# Modelling

## Import

In [15]:
import tensorflow as tf
from keras import models, losses, optimizers, metrics
from keras.layers import Dense, LSTM, Embedding
from keras.callbacks import EarlyStopping
import gc

%run ../scripts/save_utils.py

## Data load

In [18]:
x_train, y_train, x_val, y_val, x_test, y_test  = load_data('../save_files/processed_data.pkl')
headline_tokenizer = load_data('../save_files/tokenizer.pkl')

## Baseline model

To start things off, we need to train and evaluate a baseline model to have a bottom threshold of performance.

In [19]:
vocab_size = len(headline_tokenizer.word_index) + 1
max_len = x_train.shape[1]

stop_early = EarlyStopping(monitor='val_loss', patience=5)

In [None]:
base_classifier = models.Sequential()
base_classifier.add(Embedding(input_dim=vocab_size, output_dim=128, input_length=max_len))
base_classifier.add(LSTM(units=128))
base_classifier.add(Dense(16, activation='relu'))
base_classifier.add(Dense(1, activation='sigmoid'))
base_classifier.compile(optimizer=optimizers.RMSprop(lr=0.0005),
                        loss=losses.binary_crossentropy, metrics=[metrics.binary_accuracy])

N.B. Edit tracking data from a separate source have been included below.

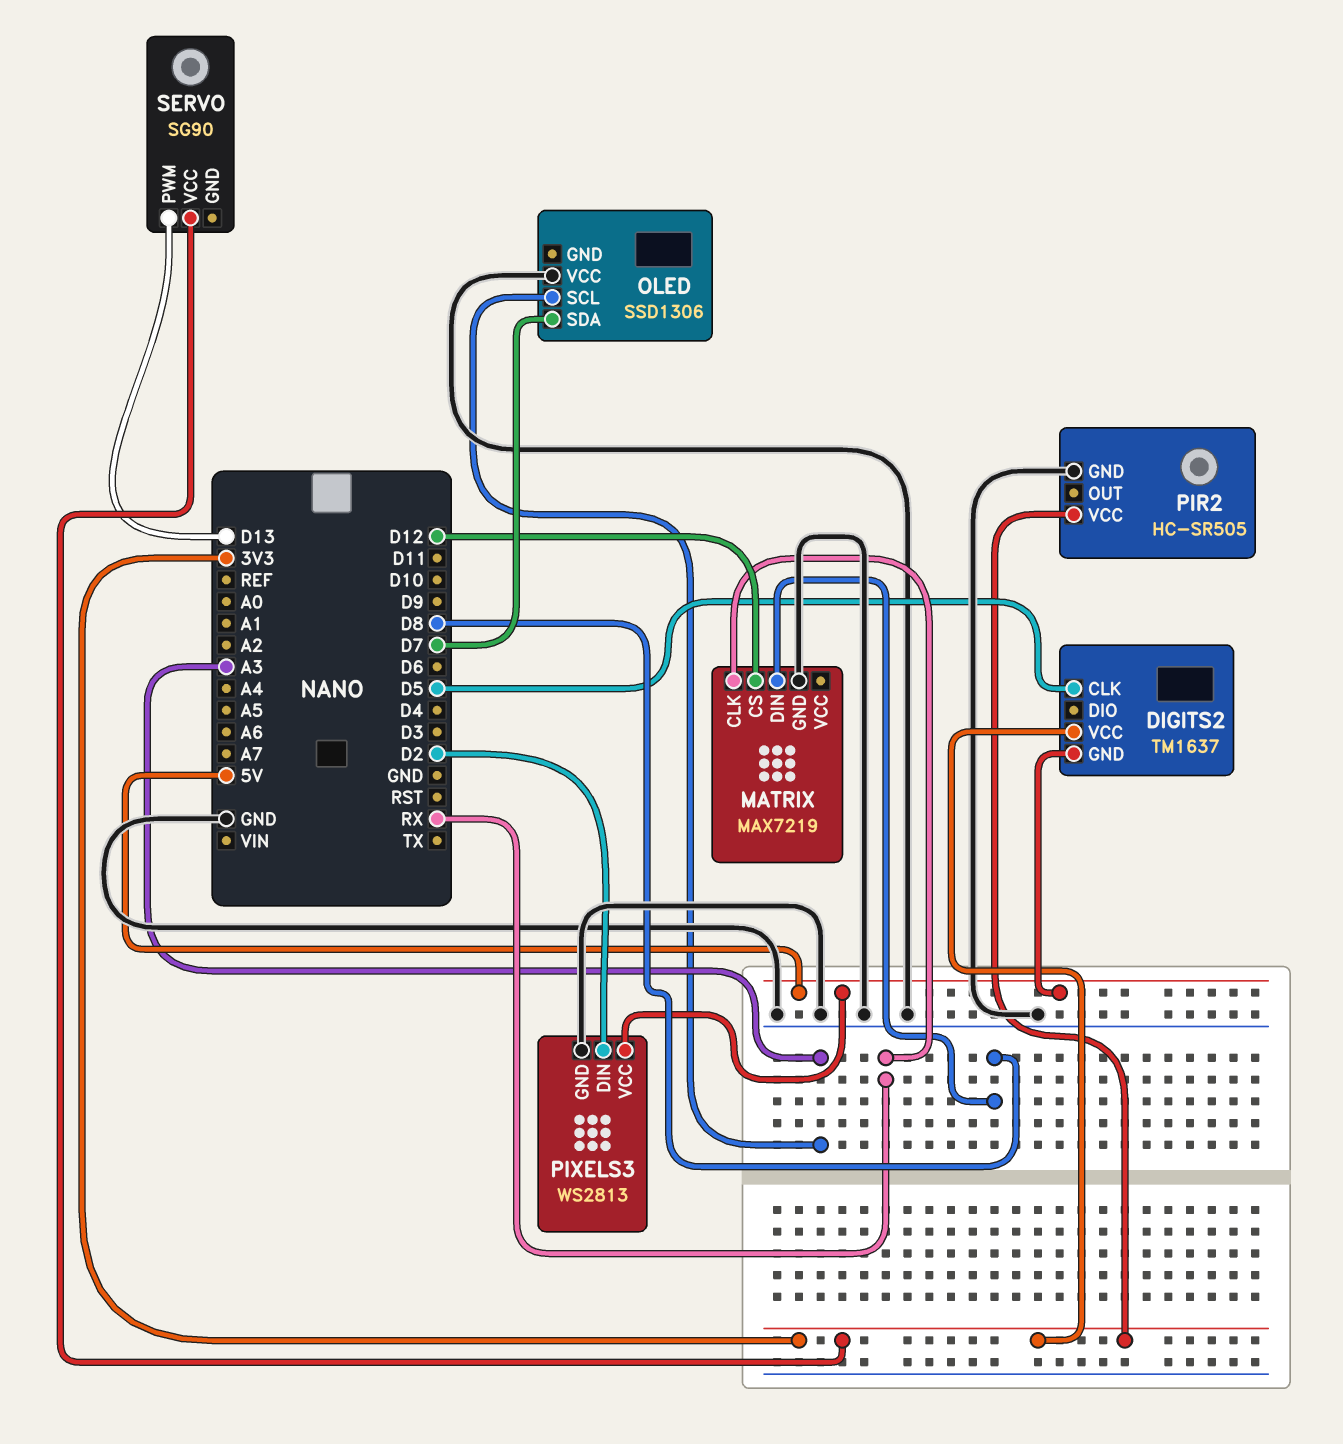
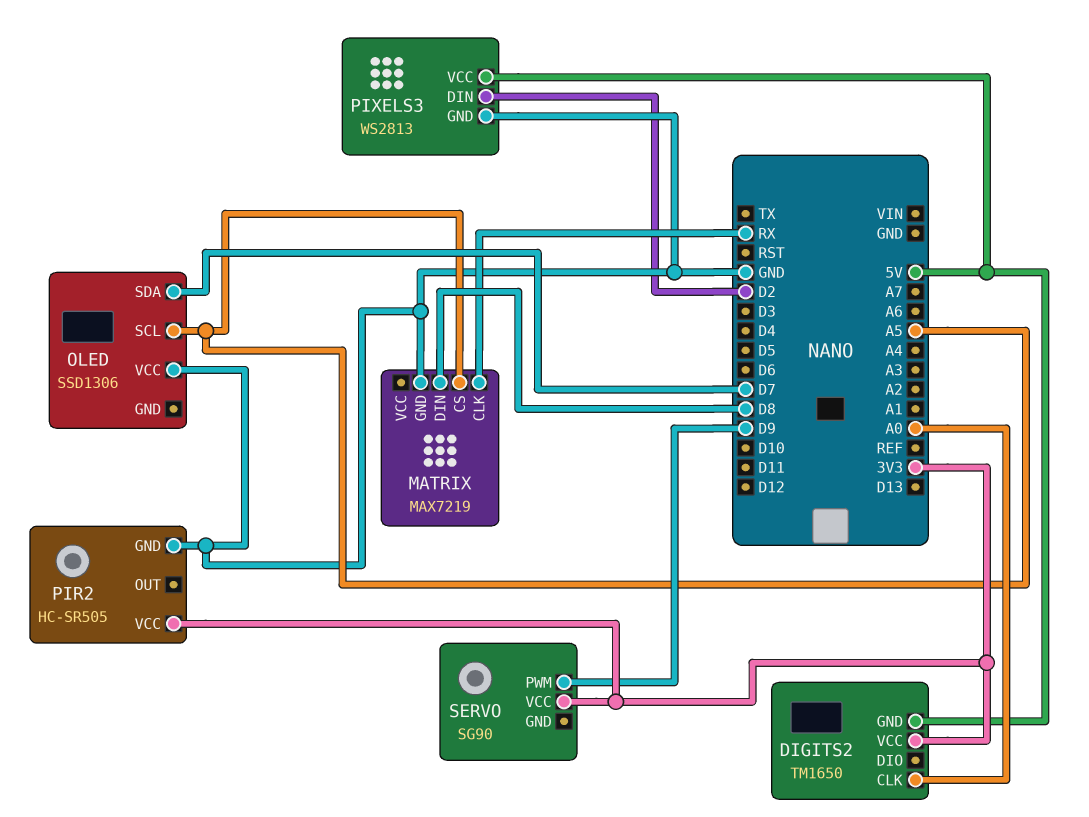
DIGITS2: TM1637 -> TM1650
DIGITS2 pin CLK: D5 -> A0
MATRIX pin CS: D12 -> A5
OLED pin SCL: A3 -> A5
SERVO pin PWM: D13 -> D9

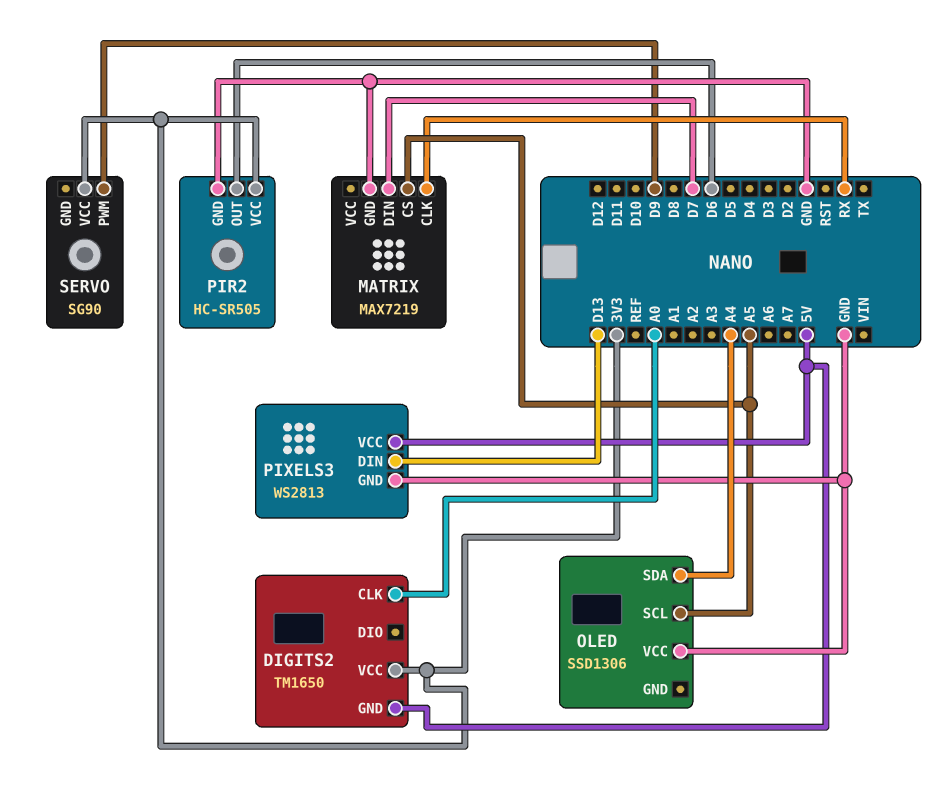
MATRIX pin DIN: D8 -> D7
OLED pin SDA: D7 -> A4
PIR2 pin OUT: none -> D6
PIXELS3 pin DIN: D2 -> D13

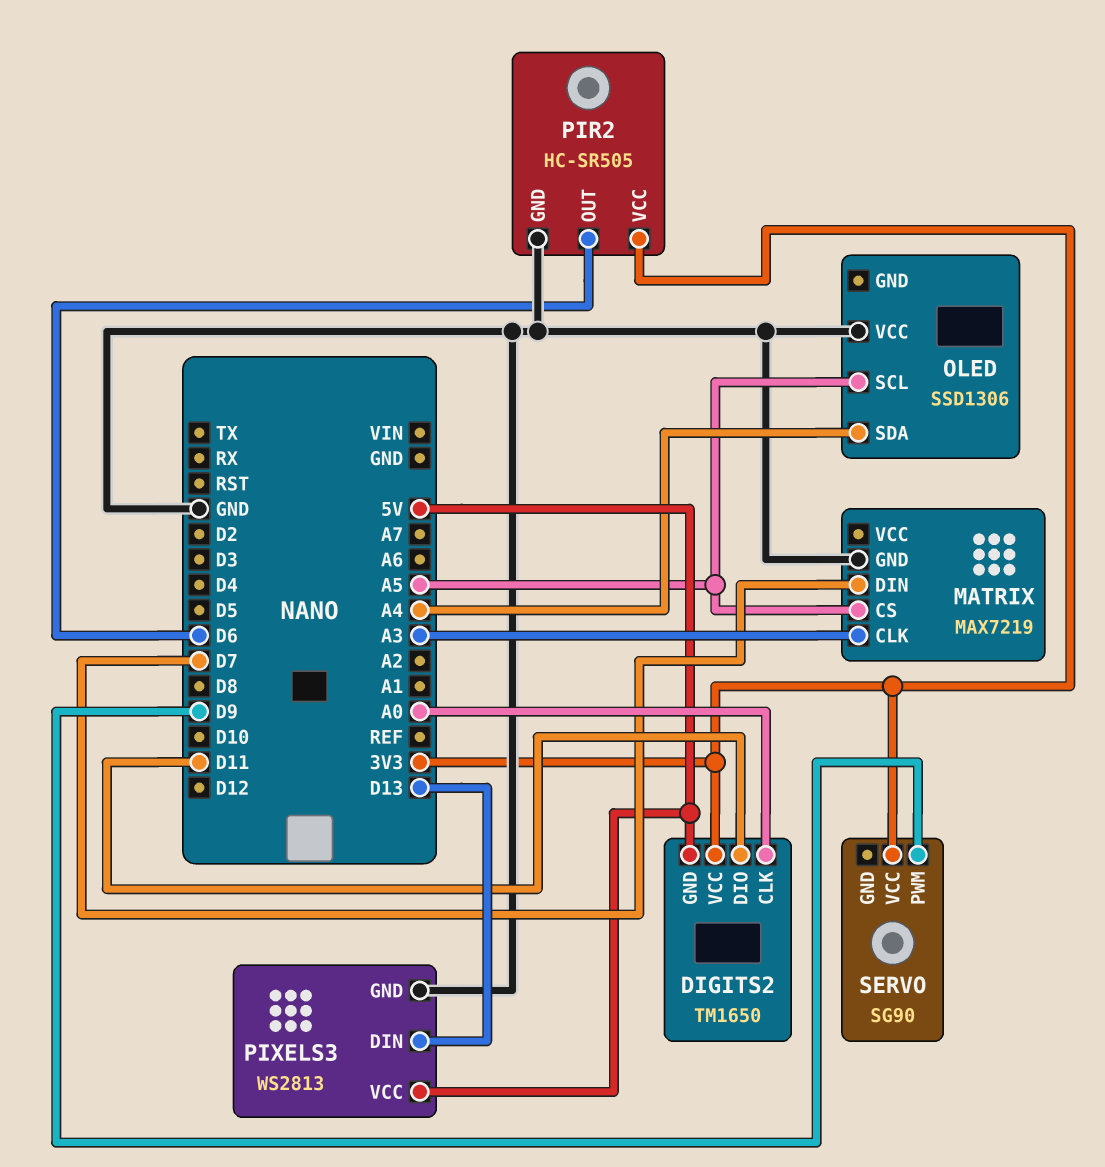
DIGITS2 pin DIO: none -> D11
MATRIX pin CLK: RX -> A3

base_classifier.fit(x_train, y_train, batch_size=64, epochs=50, validation_data=(x_val, y_val), verbose='auto', callbacks=[stop_early])

In [None]:
baseline_results = base_classifier.evaluate(x_val, y_val, return_dict=True)
print('baseline loss:     ', baseline_results['loss'])
print('baseline accuracy: ', baseline_results['binary_accuracy'])

In [21]:
gc.collect()

24410